Any species will produce more offspring than can be expected to survive to maturity. Humans have perhaps an unnatural love for their offspring, and began finding ways of saving them from predation, disease, accident, and harsh environs.

And when as a result they began starving in ever greater numbers they began domesticating plants and animals in order to feed them.

Maltus gave voice to the sad equation that had been known for millenia; the more you feed the more you have to feed. And sooner or later, no matter what you do, you run out of ways to feed.
Cont>
TheGhostofOtto1923
5 / 5 (2) Nov 11, 2016
And as children begin to starve, the people will blame their rulers no matter how benevolent or well-meaning these rulers might be. This has always made the people the enduring enemies of rulers everywhere.
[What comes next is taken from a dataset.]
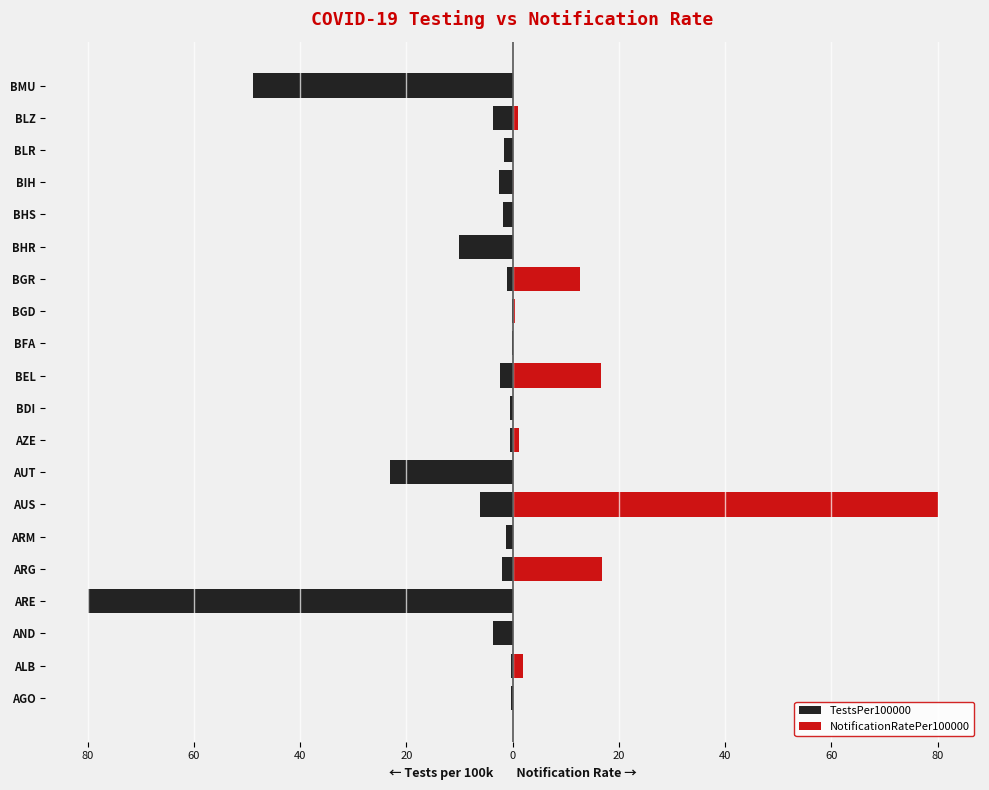

Count the number of categories in the chart.

20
The result has always been war or revolution.

The only possible sustainable solution to this horrible equation is to reduce the birthrate, and we have not been able to do this until very recently without having to resort to infanticide, pogrom, or wholesale human sacrifice.

Infanticide, pogrom, and wholesale human sacrifice can take many forms, some direct and some not so recognizable.
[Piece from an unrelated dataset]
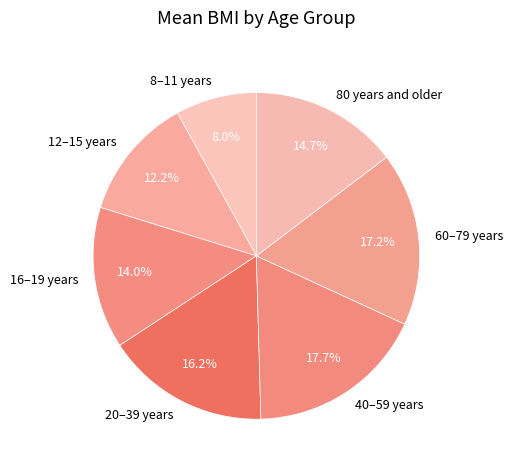

To the nearest percent, what portion does 16–19 years represent?

14%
Engineered wars can be appreciated as indirect forms of these actions. Pops can be stressed, forced out, or slaughtered in place. Demographics is the science behind engineered conflict and it is an ancient discipline.
TheGhostofOtto1923
5 / 5 (2) Nov 11, 2016
The Greatest Threat to Global Food Security: Capitalism
Have you considered the more efficient methods of warlords and communists? You may want to learn more about mass starvation in Somalia and Sudan, or Holodomor. Or the engineered pogroms like the khmer rouge in Cambodia or those in Rwanda and Burundi which were precipitated by the church.
Uncle Ira
3.4 / 5 (5) Nov 11, 2016
First you have to recognize a problem before you can solve it.


There are a lot peoples writing really stupid stuffs on the physorg.

And I am ready to help.

I believe, it is better to care about a problem before it gets critical. Otherwise it could be too late one day to solve this problem.
It might be to late already, those stupid peoples seem to have become a fixture.

But I am ready to help.

I think, what i do, is better than doing nothing.


Since I was already ready, let me help you with that. Nothing is stupider than an idiot doing what he does while he is being ready to help.